What sort of uptime do you need before this starts becoming a problem?
The QuadPart on my system is a different value every single invocation
This is strange.
Are you sure that you checked QueryPerformanceFrequency and not QueryPerformanceCounter?
From documentation: "The frequency of the performance counter is fixed at system boot and is consistent across all processors so you only need to query the frequency from QueryPerformanceFrequency as the application initializes, and then cache the result."
Also I always thought that it just means CPU frequency. My value of 3410087 just corresponds to frequency of 3.41 GHz.
What sort of uptime do you need before this starts becoming a problem?
I did not tracked it.
But I can say that I started my system this time at 14.07.2023 17:47:33, Tor was started Jul 14 17:51:34 and first Sudden decrease in circuit RTT message appeared Jul 17 02:57:34.
Oh, my visual studio autocompleted to QueryPerformanceCounter, not QueryPerformanceFrequency. With QueryPerformanceFrequency(), I am now getting a consistent 10 million, which has no relation to my CPU speed.
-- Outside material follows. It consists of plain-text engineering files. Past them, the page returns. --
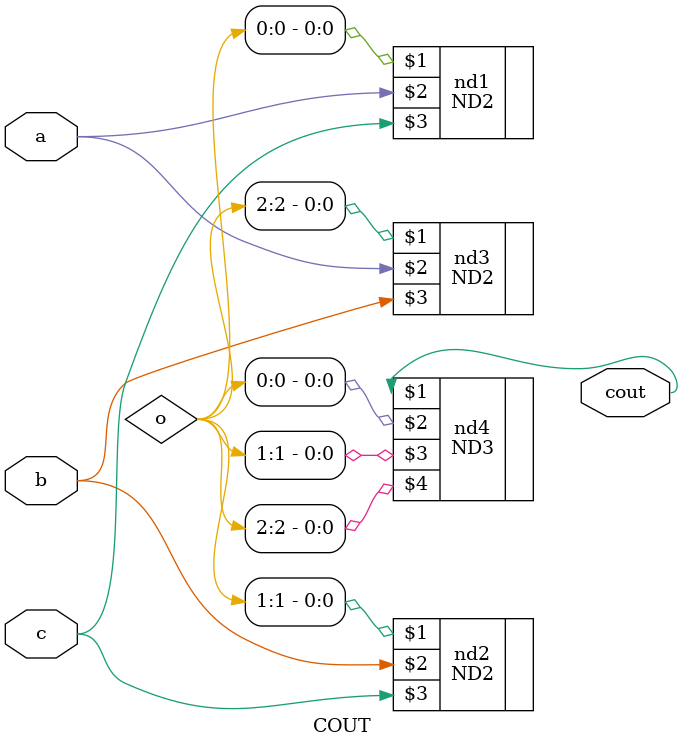
<source format=v>
`timescale 1ns/1ps
module COMPARATOR_51(median, i0, i1, i2, i3, i4);
	//DO NOT CHANGE!
	output [2:0] median;
	input  [5:0] i0, i1, i2, i3, i4;

	wire [3:0] result_i0, result_i1, result_i2, result_i3,result_i4;
	wire [3:0] result;
	
	
	//---------------------------------------------------
	//Write your design here

	COMPARATOR_21 cmp_0_1(result_i0[0],i0,i1);
	COMPARATOR_21 cmp_0_2(result_i0[1],i0,i2);
	COMPARATOR_21 cmp_0_3(result_i0[2],i0,i3);
	COMPARATOR_21 cmp_0_4(result_i0[3],i0,i4);
	CHECKER ckr_0 (result[0],result_i0);
	
	COMPARATOR_21 cmp_1_0(result_i1[0],i1,i0);
	COMPARATOR_21 cmp_1_2(result_i1[1],i1,i2);
	COMPARATOR_21 cmp_1_3(result_i1[2],i1,i3);
	COMPARATOR_21 cmp_1_4(result_i1[3],i1,i4);
	CHECKER ckr_1 (result[1],result_i1);

	COMPARATOR_21 cmp_2_0(result_i2[0],i2,i0);
	COMPARATOR_21 cmp_2_1(result_i2[1],i2,i1);
	COMPARATOR_21 cmp_2_3(result_i2[2],i2,i3);
	COMPARATOR_21 cmp_2_4(result_i2[3],i2,i4);
	CHECKER ckr_2 (result[2],result_i2);

	COMPARATOR_21 cmp_3_0(result_i3[0],i3,i0);
	COMPARATOR_21 cmp_3_1(result_i3[1],i3,i1);
	COMPARATOR_21 cmp_3_2(result_i3[2],i3,i2);
	COMPARATOR_21 cmp_3_4(result_i3[3],i3,i4);
	CHECKER ckr_3 (result[3],result_i3);

	COMPARATOR_21 cmp_4_0(result_i4[0],i4,i0);
	COMPARATOR_21 cmp_4_1(result_i4[1],i4,i1);
	COMPARATOR_21 cmp_4_2(result_i4[2],i4,i2);
	COMPARATOR_21 cmp_4_3(result_i4[3],i4,i3);
	CHECKER ckr_4 (median[2],result_i4);

	OR2 or_end_1 (median[1],result[2],result[3]);
	OR2 or_end_2 (median[0],result[1],result[3]);



endmodule

module COMPARATOR_21(a_smaller,a,b);
	output a_smaller;
	input [5:0] a,b;

	wire [5:0] a_inv;
	wire [0:0] c1,c2,c3,c4,c5;
	wire c0 = 1;

	IV inv0(a_inv[0],a[0]);
	IV inv1(a_inv[1],a[1]);
	IV inv2(a_inv[2],a[2]);
	IV inv3(a_inv[3],a[3]);
	IV inv4(a_inv[4],a[4]);
	IV inv5(a_inv[5],a[5]);

	COUT co0(c1,a_inv[0],b[0],c0);
	COUT co1(c2,a_inv[1],b[1],c1);
	COUT co2(c3,a_inv[2],b[2],c2);
	COUT co3(c4,a_inv[3],b[3],c3);
	COUT co4(c5,a_inv[4],b[4],c4);
	COUT co5(a_smaller,a_inv[5],b[5],c5);
endmodule

module CHECKER(result,a0);
	output result;
	input [3:0] a0;

	wire [3:0] a1;
	wire [5:0] nand_o;
	wire [2:0] nr;

	IV iv03(a1[3],a0[3]);
	IV iv02(a1[2],a0[2]);
	IV iv01(a1[1],a0[1]);
	IV iv00(a1[0],a0[0]);

	ND4 nd4_1(nand_o[0],a1[3],a1[2],a0[1],a0[0]);
	ND4 nd4_2(nand_o[1],a1[3],a0[2],a1[1],a0[0]);
	ND4 nd4_3(nand_o[2],a1[3],a0[2],a0[1],a1[0]);
	ND4 nd4_4(nand_o[3],a0[3],a1[2],a1[1],a0[0]);
	ND4 nd4_5(nand_o[4],a0[3],a1[2],a0[1],a1[0]);
	ND4 nd4_6(nand_o[5],a0[3],a0[2],a1[1],a1[0]);

	ND3 nd3_1(nr[0],nand_o[0],nand_o[1],nand_o[2]);
	ND3 nd3_2(nr[1],nand_o[3],nand_o[4],nand_o[5]);
	OR2 or2(result,nr[0],nr[1]);

endmodule

module COUT(cout,a,b,c);
	output cout;
	input a,b,c;
	wire [2:0] o;
	ND2 nd1(o[0],a,c);
	ND2 nd2(o[1],b,c);
	ND2 nd3(o[2],a,b);
	ND3 nd4(cout, o[0],o[1],o[2]);

endmodule
</source>
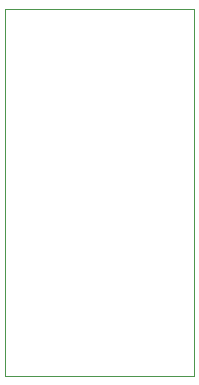
<source format=gbr>
%TF.GenerationSoftware,KiCad,Pcbnew,(5.1.7)-1*%
%TF.CreationDate,2021-09-28T11:43:39+01:00*%
%TF.ProjectId,vDrive-Sound-Board,76447269-7665-42d5-936f-756e642d426f,rev?*%
%TF.SameCoordinates,Original*%
%TF.FileFunction,Profile,NP*%
%FSLAX46Y46*%
G04 Gerber Fmt 4.6, Leading zero omitted, Abs format (unit mm)*
G04 Created by KiCad (PCBNEW (5.1.7)-1) date 2021-09-28 11:43:39*
%MOMM*%
%LPD*%
G01*
G04 APERTURE LIST*
%TA.AperFunction,Profile*%
%ADD10C,0.050000*%
%TD*%
G04 APERTURE END LIST*
D10*
X110000000Y-42000000D02*
X110000000Y-73000000D01*
X126000000Y-42000000D02*
X110000000Y-42000000D01*
X126000000Y-73000000D02*
X126000000Y-42000000D01*
X110000000Y-73000000D02*
X126000000Y-73000000D01*
M02*

</source>
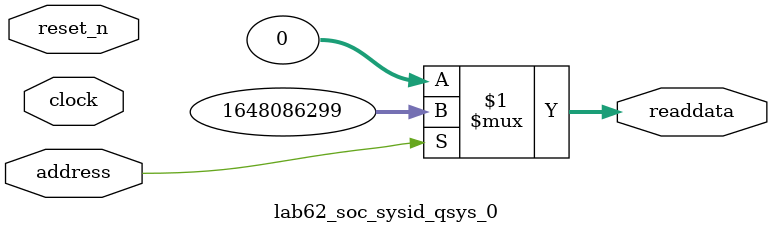
<source format=v>



// synthesis translate_off
`timescale 1ns / 1ps
// synthesis translate_on

// turn off superfluous verilog processor warnings 
// altera message_level Level1 
// altera message_off 10034 10035 10036 10037 10230 10240 10030 

module lab62_soc_sysid_qsys_0 (
               // inputs:
                address,
                clock,
                reset_n,

               // outputs:
                readdata
             )
;

  output  [ 31: 0] readdata;
  input            address;
  input            clock;
  input            reset_n;

  wire    [ 31: 0] readdata;
  //control_slave, which is an e_avalon_slave
  assign readdata = address ? 1648086299 : 0;

endmodule



</source>
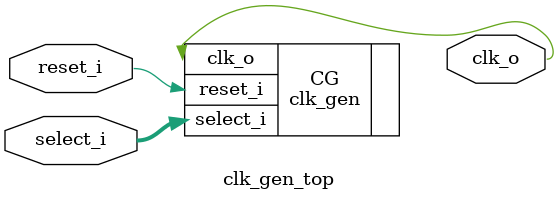
<source format=v>
/**
 * BSG Chip -- Toplevel module. For this design, we are simply creating a
 *             wrapper for the clk_gen module which is to be implemented by the
 *             students.
 */
module clk_gen_top
    ( input  wire       reset_i
    , input  wire [3:0] select_i
    , output wire       clk_o
    );

    clk_gen 
    CG 
        ( .reset_i(reset_i), .select_i(select_i), .clk_o(clk_o) );

endmodule


</source>
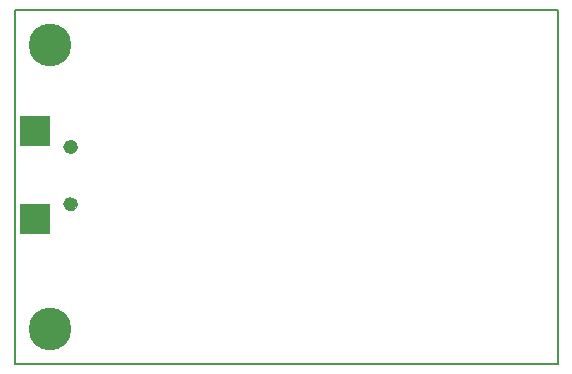
<source format=gbs>
G75*
%MOIN*%
%OFA0B0*%
%FSLAX25Y25*%
%IPPOS*%
%LPD*%
%AMOC8*
5,1,8,0,0,1.08239X$1,22.5*
%
%ADD10C,0.00600*%
%ADD11R,0.10400X0.10400*%
%ADD12C,0.00000*%
%ADD13C,0.04534*%
%ADD14C,0.14243*%
D10*
X0021728Y0020744D02*
X0202831Y0020744D01*
X0202831Y0138854D01*
X0021728Y0138854D01*
X0021728Y0020744D01*
D11*
X0028421Y0069071D03*
X0028421Y0098402D03*
D12*
X0038283Y0093283D02*
X0038285Y0093374D01*
X0038291Y0093464D01*
X0038301Y0093555D01*
X0038315Y0093644D01*
X0038333Y0093733D01*
X0038354Y0093822D01*
X0038380Y0093909D01*
X0038409Y0093995D01*
X0038443Y0094079D01*
X0038479Y0094162D01*
X0038520Y0094244D01*
X0038564Y0094323D01*
X0038611Y0094401D01*
X0038662Y0094476D01*
X0038716Y0094549D01*
X0038773Y0094619D01*
X0038833Y0094687D01*
X0038896Y0094753D01*
X0038962Y0094815D01*
X0039031Y0094874D01*
X0039102Y0094931D01*
X0039176Y0094984D01*
X0039252Y0095034D01*
X0039330Y0095081D01*
X0039410Y0095124D01*
X0039491Y0095163D01*
X0039575Y0095199D01*
X0039660Y0095231D01*
X0039746Y0095260D01*
X0039833Y0095284D01*
X0039922Y0095305D01*
X0040011Y0095322D01*
X0040101Y0095335D01*
X0040191Y0095344D01*
X0040282Y0095349D01*
X0040373Y0095350D01*
X0040463Y0095347D01*
X0040554Y0095340D01*
X0040644Y0095329D01*
X0040734Y0095314D01*
X0040823Y0095295D01*
X0040911Y0095273D01*
X0040997Y0095246D01*
X0041083Y0095216D01*
X0041167Y0095182D01*
X0041250Y0095144D01*
X0041331Y0095103D01*
X0041410Y0095058D01*
X0041487Y0095009D01*
X0041561Y0094958D01*
X0041634Y0094903D01*
X0041704Y0094845D01*
X0041771Y0094784D01*
X0041835Y0094720D01*
X0041897Y0094654D01*
X0041956Y0094584D01*
X0042011Y0094513D01*
X0042064Y0094438D01*
X0042113Y0094362D01*
X0042159Y0094284D01*
X0042201Y0094203D01*
X0042240Y0094121D01*
X0042275Y0094037D01*
X0042306Y0093952D01*
X0042333Y0093865D01*
X0042357Y0093778D01*
X0042377Y0093689D01*
X0042393Y0093600D01*
X0042405Y0093510D01*
X0042413Y0093419D01*
X0042417Y0093328D01*
X0042417Y0093238D01*
X0042413Y0093147D01*
X0042405Y0093056D01*
X0042393Y0092966D01*
X0042377Y0092877D01*
X0042357Y0092788D01*
X0042333Y0092701D01*
X0042306Y0092614D01*
X0042275Y0092529D01*
X0042240Y0092445D01*
X0042201Y0092363D01*
X0042159Y0092282D01*
X0042113Y0092204D01*
X0042064Y0092128D01*
X0042011Y0092053D01*
X0041956Y0091982D01*
X0041897Y0091912D01*
X0041835Y0091846D01*
X0041771Y0091782D01*
X0041704Y0091721D01*
X0041634Y0091663D01*
X0041561Y0091608D01*
X0041487Y0091557D01*
X0041410Y0091508D01*
X0041331Y0091463D01*
X0041250Y0091422D01*
X0041167Y0091384D01*
X0041083Y0091350D01*
X0040997Y0091320D01*
X0040911Y0091293D01*
X0040823Y0091271D01*
X0040734Y0091252D01*
X0040644Y0091237D01*
X0040554Y0091226D01*
X0040463Y0091219D01*
X0040373Y0091216D01*
X0040282Y0091217D01*
X0040191Y0091222D01*
X0040101Y0091231D01*
X0040011Y0091244D01*
X0039922Y0091261D01*
X0039833Y0091282D01*
X0039746Y0091306D01*
X0039660Y0091335D01*
X0039575Y0091367D01*
X0039491Y0091403D01*
X0039410Y0091442D01*
X0039330Y0091485D01*
X0039252Y0091532D01*
X0039176Y0091582D01*
X0039102Y0091635D01*
X0039031Y0091692D01*
X0038962Y0091751D01*
X0038896Y0091813D01*
X0038833Y0091879D01*
X0038773Y0091947D01*
X0038716Y0092017D01*
X0038662Y0092090D01*
X0038611Y0092165D01*
X0038564Y0092243D01*
X0038520Y0092322D01*
X0038479Y0092404D01*
X0038443Y0092487D01*
X0038409Y0092571D01*
X0038380Y0092657D01*
X0038354Y0092744D01*
X0038333Y0092833D01*
X0038315Y0092922D01*
X0038301Y0093011D01*
X0038291Y0093102D01*
X0038285Y0093192D01*
X0038283Y0093283D01*
X0038283Y0074189D02*
X0038285Y0074280D01*
X0038291Y0074370D01*
X0038301Y0074461D01*
X0038315Y0074550D01*
X0038333Y0074639D01*
X0038354Y0074728D01*
X0038380Y0074815D01*
X0038409Y0074901D01*
X0038443Y0074985D01*
X0038479Y0075068D01*
X0038520Y0075150D01*
X0038564Y0075229D01*
X0038611Y0075307D01*
X0038662Y0075382D01*
X0038716Y0075455D01*
X0038773Y0075525D01*
X0038833Y0075593D01*
X0038896Y0075659D01*
X0038962Y0075721D01*
X0039031Y0075780D01*
X0039102Y0075837D01*
X0039176Y0075890D01*
X0039252Y0075940D01*
X0039330Y0075987D01*
X0039410Y0076030D01*
X0039491Y0076069D01*
X0039575Y0076105D01*
X0039660Y0076137D01*
X0039746Y0076166D01*
X0039833Y0076190D01*
X0039922Y0076211D01*
X0040011Y0076228D01*
X0040101Y0076241D01*
X0040191Y0076250D01*
X0040282Y0076255D01*
X0040373Y0076256D01*
X0040463Y0076253D01*
X0040554Y0076246D01*
X0040644Y0076235D01*
X0040734Y0076220D01*
X0040823Y0076201D01*
X0040911Y0076179D01*
X0040997Y0076152D01*
X0041083Y0076122D01*
X0041167Y0076088D01*
X0041250Y0076050D01*
X0041331Y0076009D01*
X0041410Y0075964D01*
X0041487Y0075915D01*
X0041561Y0075864D01*
X0041634Y0075809D01*
X0041704Y0075751D01*
X0041771Y0075690D01*
X0041835Y0075626D01*
X0041897Y0075560D01*
X0041956Y0075490D01*
X0042011Y0075419D01*
X0042064Y0075344D01*
X0042113Y0075268D01*
X0042159Y0075190D01*
X0042201Y0075109D01*
X0042240Y0075027D01*
X0042275Y0074943D01*
X0042306Y0074858D01*
X0042333Y0074771D01*
X0042357Y0074684D01*
X0042377Y0074595D01*
X0042393Y0074506D01*
X0042405Y0074416D01*
X0042413Y0074325D01*
X0042417Y0074234D01*
X0042417Y0074144D01*
X0042413Y0074053D01*
X0042405Y0073962D01*
X0042393Y0073872D01*
X0042377Y0073783D01*
X0042357Y0073694D01*
X0042333Y0073607D01*
X0042306Y0073520D01*
X0042275Y0073435D01*
X0042240Y0073351D01*
X0042201Y0073269D01*
X0042159Y0073188D01*
X0042113Y0073110D01*
X0042064Y0073034D01*
X0042011Y0072959D01*
X0041956Y0072888D01*
X0041897Y0072818D01*
X0041835Y0072752D01*
X0041771Y0072688D01*
X0041704Y0072627D01*
X0041634Y0072569D01*
X0041561Y0072514D01*
X0041487Y0072463D01*
X0041410Y0072414D01*
X0041331Y0072369D01*
X0041250Y0072328D01*
X0041167Y0072290D01*
X0041083Y0072256D01*
X0040997Y0072226D01*
X0040911Y0072199D01*
X0040823Y0072177D01*
X0040734Y0072158D01*
X0040644Y0072143D01*
X0040554Y0072132D01*
X0040463Y0072125D01*
X0040373Y0072122D01*
X0040282Y0072123D01*
X0040191Y0072128D01*
X0040101Y0072137D01*
X0040011Y0072150D01*
X0039922Y0072167D01*
X0039833Y0072188D01*
X0039746Y0072212D01*
X0039660Y0072241D01*
X0039575Y0072273D01*
X0039491Y0072309D01*
X0039410Y0072348D01*
X0039330Y0072391D01*
X0039252Y0072438D01*
X0039176Y0072488D01*
X0039102Y0072541D01*
X0039031Y0072598D01*
X0038962Y0072657D01*
X0038896Y0072719D01*
X0038833Y0072785D01*
X0038773Y0072853D01*
X0038716Y0072923D01*
X0038662Y0072996D01*
X0038611Y0073071D01*
X0038564Y0073149D01*
X0038520Y0073228D01*
X0038479Y0073310D01*
X0038443Y0073393D01*
X0038409Y0073477D01*
X0038380Y0073563D01*
X0038354Y0073650D01*
X0038333Y0073739D01*
X0038315Y0073828D01*
X0038301Y0073917D01*
X0038291Y0074008D01*
X0038285Y0074098D01*
X0038283Y0074189D01*
D13*
X0040350Y0074189D03*
X0040350Y0093283D03*
D14*
X0033539Y0127043D03*
X0033539Y0032555D03*
M02*

</source>
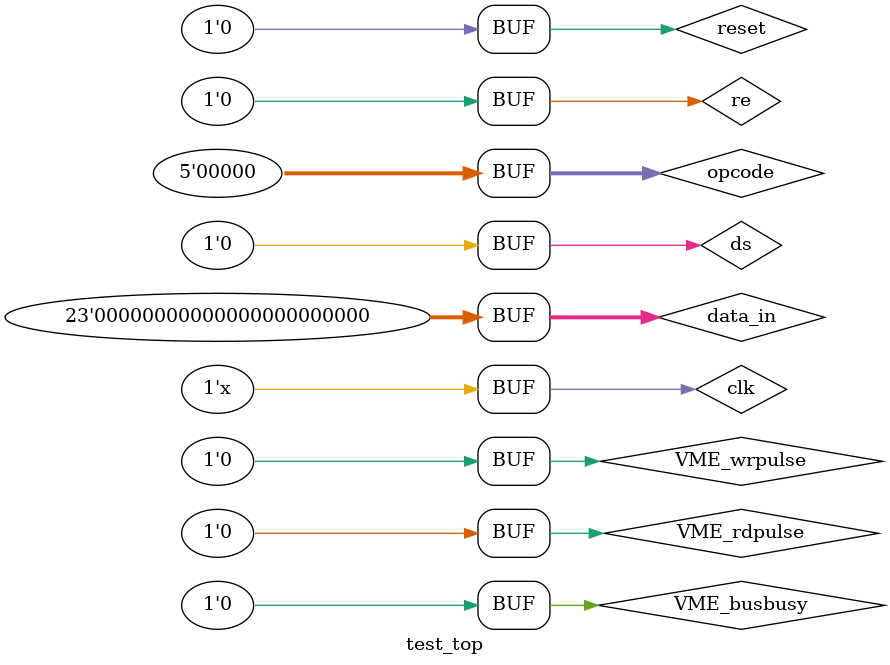
<source format=v>
`timescale 1ns / 1ps


module test_top;

	// Inputs
	reg [4:0] opcode;
	reg [22:0] data_in;
	reg clk;
	reg ds;
	reg reset;
	reg re;
	reg VME_wrpulse;
	reg VME_rdpulse;
	reg VME_busbusy;

	// Outputs
	wire hold;
	wire [9:0] data_count;
	wire empty;
	wire [22:0] data_out;
	wire clock_out;
	wire hold_out;
	wire ds_out;
	wire valid;
	wire dv_out;
	wire locked;
	wire VME_dv;
	wire makeadd_en_out;
	wire [13:0] Coeff_VME_bus_out;
	wire coeff_en_out;
	wire coeff_ram_we_out;
	wire [13:0] reg48_out;
	wire [19:0] debug;

	// Bidirs
	wire [33:0] VME_bus;

	// Instantiate the Unit Under Test (UUT)
	top uut (
		.opcode(opcode), 
		.data_in(data_in), 
		.hold(hold), 
		.clk(clk), 
		.data_count(data_count), 
		.empty(empty), 
		.ds(ds), 
		.reset(reset), 
		.data_out(data_out), 
		.clock_out(clock_out), 
		.hold_out(hold_out), 
		.ds_out(ds_out), 
		.re(re), 
		.valid(valid), 
		.dv_out(dv_out), 
		.locked(locked), 
		.VME_bus(VME_bus), 
		.VME_wrpulse(VME_wrpulse), 
		.VME_rdpulse(VME_rdpulse), 
		.VME_busbusy(VME_busbusy), 
		.VME_dv(VME_dv), 
		.makeadd_en_out(makeadd_en_out), 
		.Coeff_VME_bus_out(Coeff_VME_bus_out), 
		.coeff_en_out(coeff_en_out), 
		.coeff_ram_we_out(coeff_ram_we_out), 
		.reg48_out(reg48_out), 
		.debug(debug)
	);

	initial begin
		// Initialize Inputs
		opcode = 0;
		data_in = 0;
		clk = 0;
		ds = 0;
		reset = 0;
		re = 0;
		VME_wrpulse = 0;
		VME_rdpulse = 0;
		VME_busbusy = 0;

		// Wait 100 ns for global reset to finish
		#100;
        
		// Add stimulus here

	end
	
	always begin
		#12.5 clk = ~clk;
	end
      
endmodule


</source>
Here is what article from previous link says: "when running under a hypervisor that implements the hypervisor version 1.0 interface (or always in some newer versions of Windows), the performance counter frequency is fixed to 10 MHz."
Ah. I am not running under a hypervisor, so it sounds like this is now normalized to 10Mhz. Is there any proof it still returns non-10Mhz on actually supported versions of windows?
@richard Can we disable Conflux on Windows 7? We have before been fighting monotime related issues on Windows that we wasted a ton of time on for very little benefit.
@ahf presuming disabling conflux would happen transparently to the browser (ie we don't have to do anything) then yeah go for it, though we could use some words for our 13.0 release blog post in Sept addressing this.
It may be easier to just fix this bug.
For example like this:
If after simplify_fraction64(&n, &d);n or d stays larger than 10 million, then divide n by 2 and d by 2 in a loop until they become <= 10 million.
I doubt that it can break anything.
Here are results of testing for c9e3f502:
During uptime of 27 days there were no assertion messages.
There were rare circuit RTT messages, but they had much smaller values.
Probably, they are related to some different bug:
Aug 29 08:56:36.000 [notice] Tor 0.4.8.4 (git-c9e3f502d01b8a28) opening log file.Sep 03 15:38:48.000 [notice] Sudden decrease in circuit RTT (46 vs 312626), likely due to clock jump.Sep 08 02:53:13.000 [notice] Sudden decrease in circuit RTT (56 vs 498796), likely due to clock jump.Sep 08 08:24:03.000 [notice] Sudden decrease in circuit RTT (66 vs 1886539), likely due to clock jump. [1 similar message(s) suppressed in last 19800 seconds]Sep 10 21:13:57.000 [notice] Sudden decrease in circuit RTT (55 vs 295102), likely due to clock jump. [1 similar message(s) suppressed in last 219000 seconds]
Someone is doing attacks to crash relays using tor_assertion in different ways with lower ports. during try connection. Since i have not found proper issue i decided comment here. In my case he is using conn->state to crash my relay on connection.c line 5773.